_Items listed in a dataset_:
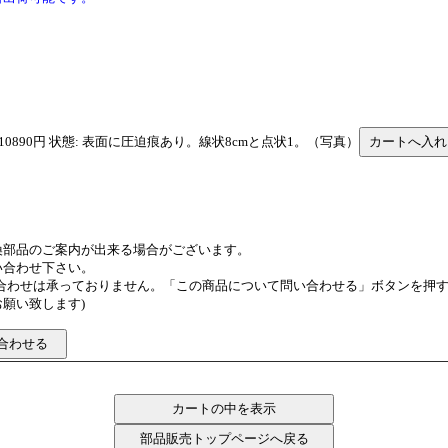
価格: 10890円 状態: 表面に圧迫痕あり。線状8cmと点状1。（写真）
換部品のご案内が出来る場合がございます。
い合わせ下さい。
い合わせは承っておりません。「この商品について問い合わせる」ボタンを押
願い致します)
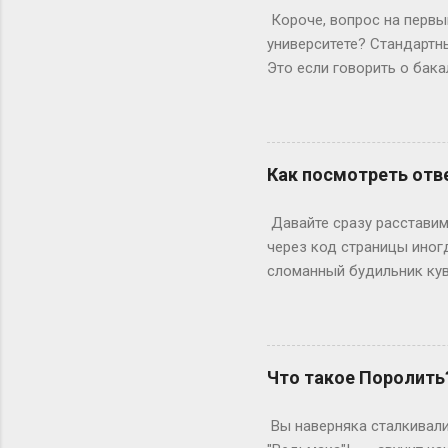
подиума часто ждут от 17
Короче, вопрос на первый
весишь 55 кг — окей, но ес
университете? Стандартны
Это если говорить о бака
копнем глубже. Не бойтес
человечески. Классика ж
Сколько он будет грызть 
второй – уже с опытом, т
Как посмотреть отве
стандартная программа вы
дольше? Специалитет Тем
Давайте сразу расставим 
будущие врачи, инженеры 
через код страницы иног
сломанный будильник кув
отвечаете на вопросы, на
страницы действительно ж
ключевое «однако», совр
инспектор. Где же тогда п
Что такое Поролить
Раньше, в эпоху статичес
Данные теперь загружаютс
Вы наверняка сталкивали
рамка для картины. Саму к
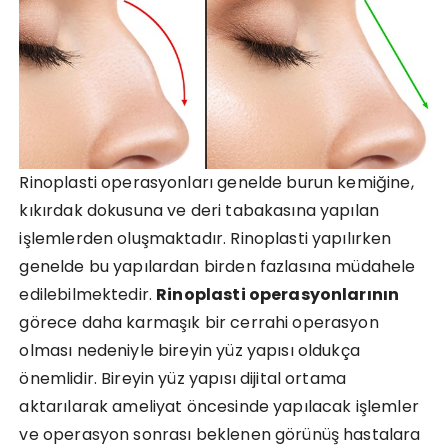
Rinoplasti operasyonları genelde burun kemiğine,
kıkırdak dokusuna ve deri tabakasına yapılan
işlemlerden oluşmaktadır. Rinoplasti yapılırken
genelde bu yapılardan birden fazlasına müdahele
edilebilmektedir.
Rinoplasti operasyonlarının
görece daha karmaşık bir cerrahi operasyon
olması nedeniyle bireyin yüz yapısı oldukça
önemlidir. Bireyin yüz yapısı dijital ortama
aktarılarak ameliyat öncesinde yapılacak işlemler
ve operasyon sonrası beklenen görünüş hastalara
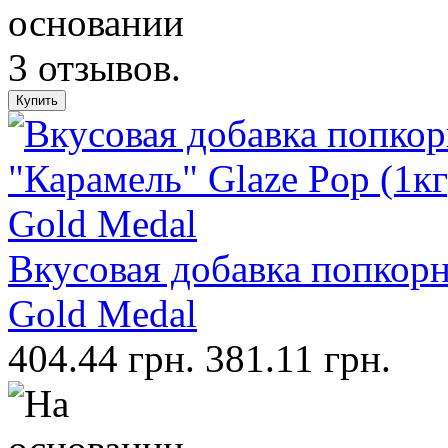
Вкусовая добавка попкорн,
Gold Medal
404.44 грн.
381.11 грн.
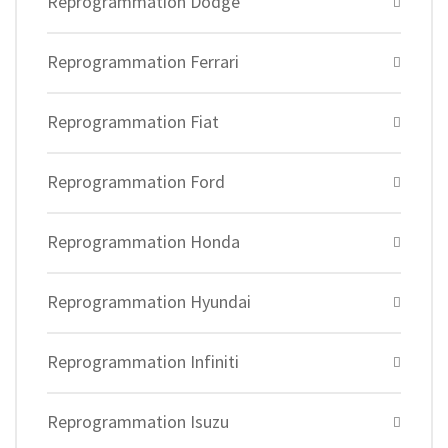
Reprogrammation Dodge
Reprogrammation Ferrari
Reprogrammation Fiat
Reprogrammation Ford
Reprogrammation Honda
Reprogrammation Hyundai
Reprogrammation Infiniti
Reprogrammation Isuzu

_WHAT YOU WILL DO_:
Set down the data exactly as it appears, without any images.

_RESULT FOR THIS EXERCISE_:
価格: 10890円 状態: 表面に圧迫痕あり。線状8cmと点状1。（写真）
換部品のご案内が出来る場合がございます。
い合わせ下さい。
い合わせは承っておりません。「この商品について問い合わせる」ボタンを押
願い致します)
подиума часто ждут от 17
Короче, вопрос на первый
весишь 55 кг — окей, но ес
университете? Стандартны
Это если говорить о бака
копнем глубже. Не бойтес
человечески. Классика ж
Сколько он будет грызть 
второй – уже с опытом, т
Как посмотреть отве
стандартная программа вы
дольше? Специалитет Тем
Давайте сразу расставим 
будущие врачи, инженеры 
через код страницы иног
сломанный будильник кув
отвечаете на вопросы, на
страницы действительно ж
ключевое «однако», совр
инспектор. Где же тогда п
Что такое Поролить
Раньше, в эпоху статичес
Данные теперь загружаютс
Вы наверняка сталкивали
рамка для картины. Саму к
Rinoplasti operasyonları genelde burun kemiğine,
kıkırdak dokusuna ve deri tabakasına yapılan
işlemlerden oluşmaktadır. Rinoplasti yapılırken
genelde bu yapılardan birden fazlasına müdahele
edilebilmektedir.
Rinoplasti operasyonlarının
görece daha karmaşık bir cerrahi operasyon
olması nedeniyle bireyin yüz yapısı oldukça
önemlidir. Bireyin yüz yapısı dijital ortama
aktarılarak ameliyat öncesinde yapılacak işlemler
ve operasyon sonrası beklenen görünüş hastalara
Вкусовая добавка попкорн,
Gold Medal
404.44 грн.
381.11 грн.
Reprogrammation Dodge
Reprogrammation Ferrari
Reprogrammation Fiat
Reprogrammation Ford
Reprogrammation Honda
Reprogrammation Hyundai
Reprogrammation Infiniti
Reprogrammation Isuzu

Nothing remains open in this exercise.